Hors-jeu? A l’initiative de Solidarités Vaud, une quarantaine de manifestants se sont rassemblés jeudi dernier devant la fan zone d’Ouchy à l’occasion du coup d’envoi du Mondial de football en Russie renommé pour l’occasion la «Coupe du monde de la honte». «Nous ne trouvons pas normal qu’un pays qui bombarde les populations civiles en Syrie, annexe les territoires des pays voisins dans l’impunité totale et réprime tous ceux qui s’expriment contre sa politique puisse accueillir la Coupe du monde», a résumé, au micro de La Télé, Hanna Perekhoda, militante de Solidarités... Mais ils ne veulent pas nous lâcher les baskets un moment!? S’il fallait respecter les droits humains pour organiser cette compétition, bien peu de pays se porteraient candidats… Quant aux bombardements, relevons que la coalition internationale de 70 pays menée par les Etats-Unis a procédé à quelque 30000 frappes aériennes en Syrie et en Irak depuis 2014 et, que d’après une longue enquête du New York Times parue l’automne dernier, une opération sur cinq a provoqué des victimes civiles. Où pourrait bien alors se tenir la grande fête du ballon rond? En Suisse? Et encore…

Sortez les cartons Les militants ont tout de même raison, ce genre de grands raouts est l’opportunité de faire un peu de ramdam. Il s’agit aussi de faire pression sur la FIFA afin qu’elle s’engage pour le respect des droits humains et des normes sociales. Ainsi, en Russie, comme le dénonce Solidar Suisse, l’œuvre d’entraide proche des syndicats et du Parti socialiste, les constructeurs de stade ont été autorisés à augmenter de manière unilatérale les heures de travail sans compensation. En outre, les employeurs ont fait recours à une main-d’œuvre migrante, souvent exploitée. Il en est de même au Qatar, où 250000 travailleurs immigrés s’activent sur les infrastructures du Mondial 2022, dans des conditions extrêmement précaires, proches de l’esclavage. Des centaines d’ouvriers ont perdu la vie. On parlait des Etats-Unis, ils viennent justement de se voir attribuer avec le Canada et le Mexique l’organisation de la manifestation en 2026. Selon l’indice de la Confédération syndicale internationale, les droits des travailleurs sont régulièrement violés aux Etats-Unis comme au Mexique.

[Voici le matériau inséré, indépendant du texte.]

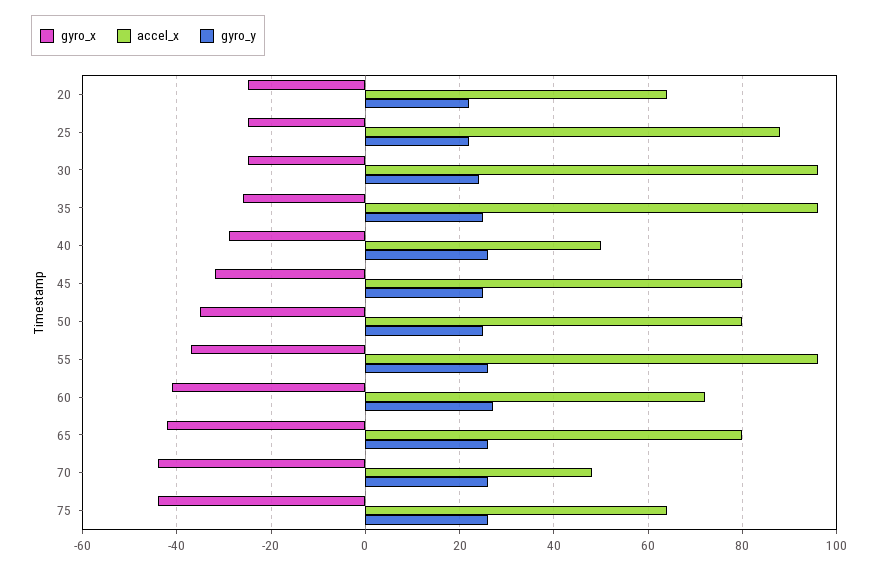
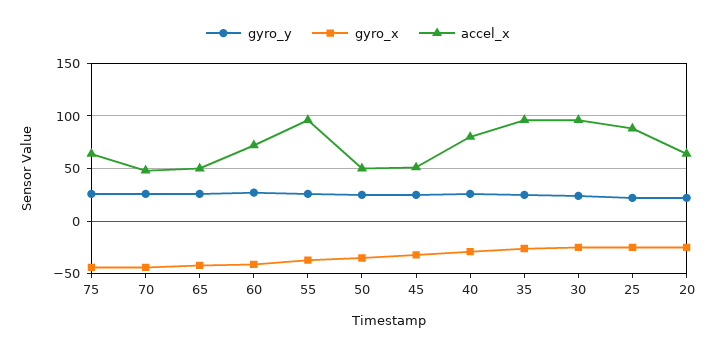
  {
    "gyro_x": {
      "20": -25,
      "25": -25,
      "30": -25,
      "35": -25,
      "40": -30,
      "45": -30,
      "50": -35,
      "55": -35,
      "60": -40,
      "65": -40,
      "70": -45,
      "75": -45
    },
    "accel_x": {
      "20": 65,
      "25": 90,
      "30": 95,
      "35": 95,
-     "40": 50,
+     "40": 80,
-     "45": 80,
+     "45": 50,
-     "50": 80,
+     "50": 50,
      "55": 95,
      "60": 70,
-     "65": 80,
+     "65": 50,
      "70": 50,
      "75": 65
    },
    "gyro_y": {
      "20": 20,
      "25": 20,
      "30": 25,
      "35": 25,
      "40": 25,
      "45": 25,
      "50": 25,
      "55": 25,
      "60": 25,
      "65": 25,
      "70": 25,
      "75": 25
    }
  }

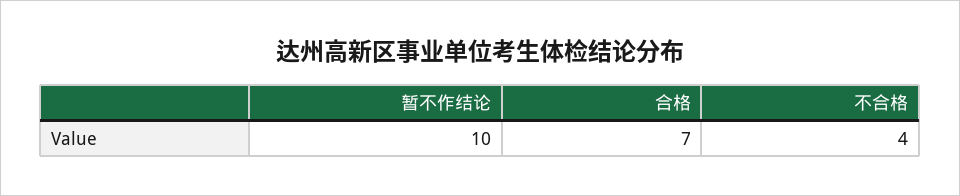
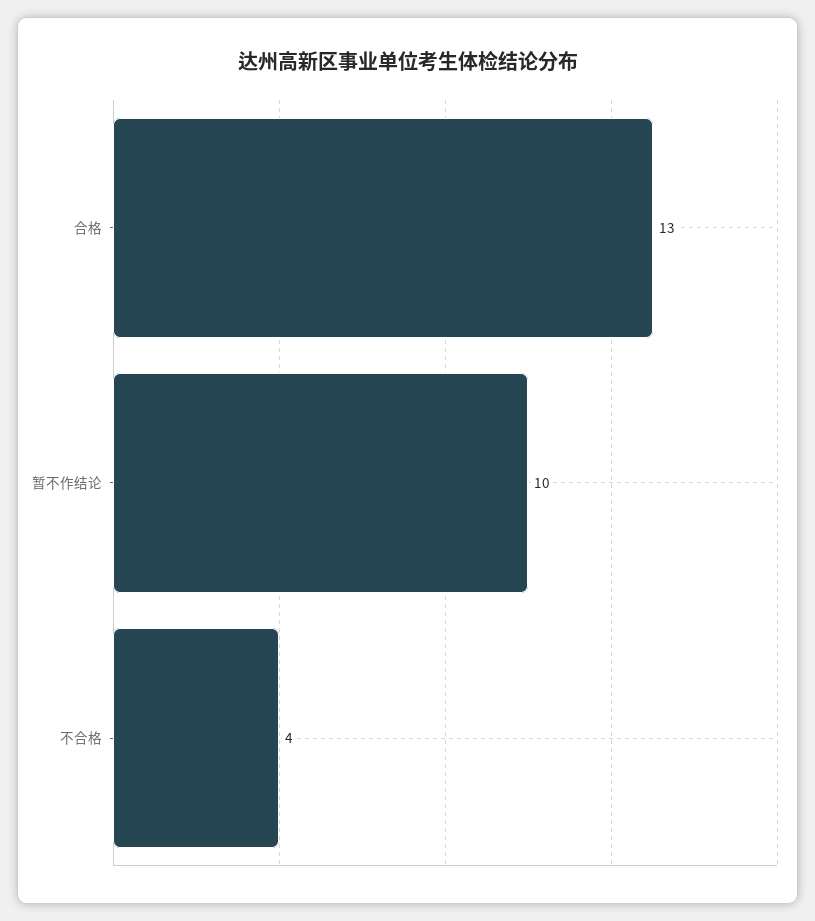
  {
    "暂不作结论": 10,
-   "合格": 7,
+   "合格": 13,
    "不合格": 4
  }

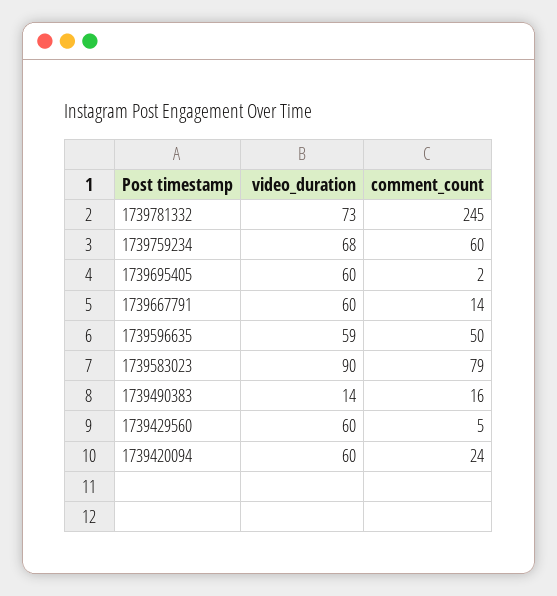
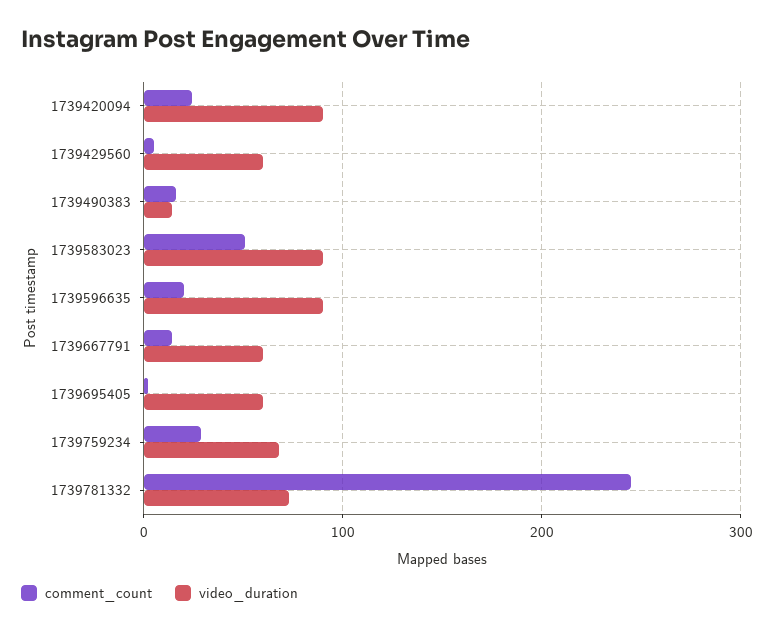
  {
    "video_duration": {
      "1739781332": 73,
      "1739759234": 68,
      "1739695405": 60,
      "1739667791": 60,
-     "1739596635": 59,
+     "1739596635": 90,
      "1739583023": 90,
      "1739490383": 14,
      "1739429560": 60,
-     "1739420094": 60
+     "1739420094": 90
    },
    "comment_count": {
      "1739781332": 245,
-     "1739759234": 60,
+     "1739759234": 30,
      "1739695405": 2,
      "1739667791": 14,
-     "1739596635": 50,
+     "1739596635": 20,
-     "1739583023": 79,
+     "1739583023": 50,
      "1739490383": 16,
      "1739429560": 5,
      "1739420094": 24
    }
  }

Marquer la FIFA à la culotte Comme le demande Solidar, la FIFA doit impérativement intégrer une dimension sociale dans les contrats qu’elle signe avec les pays hôtes de la compétition. En s’appuyant sur les conventions fondamentales de l’Organisation internationale du travail et les accords des Nations Unies relatifs aux droits humains, il serait possible de garantir des conditions de travail décentes sur les chantiers et le respect des droits humains.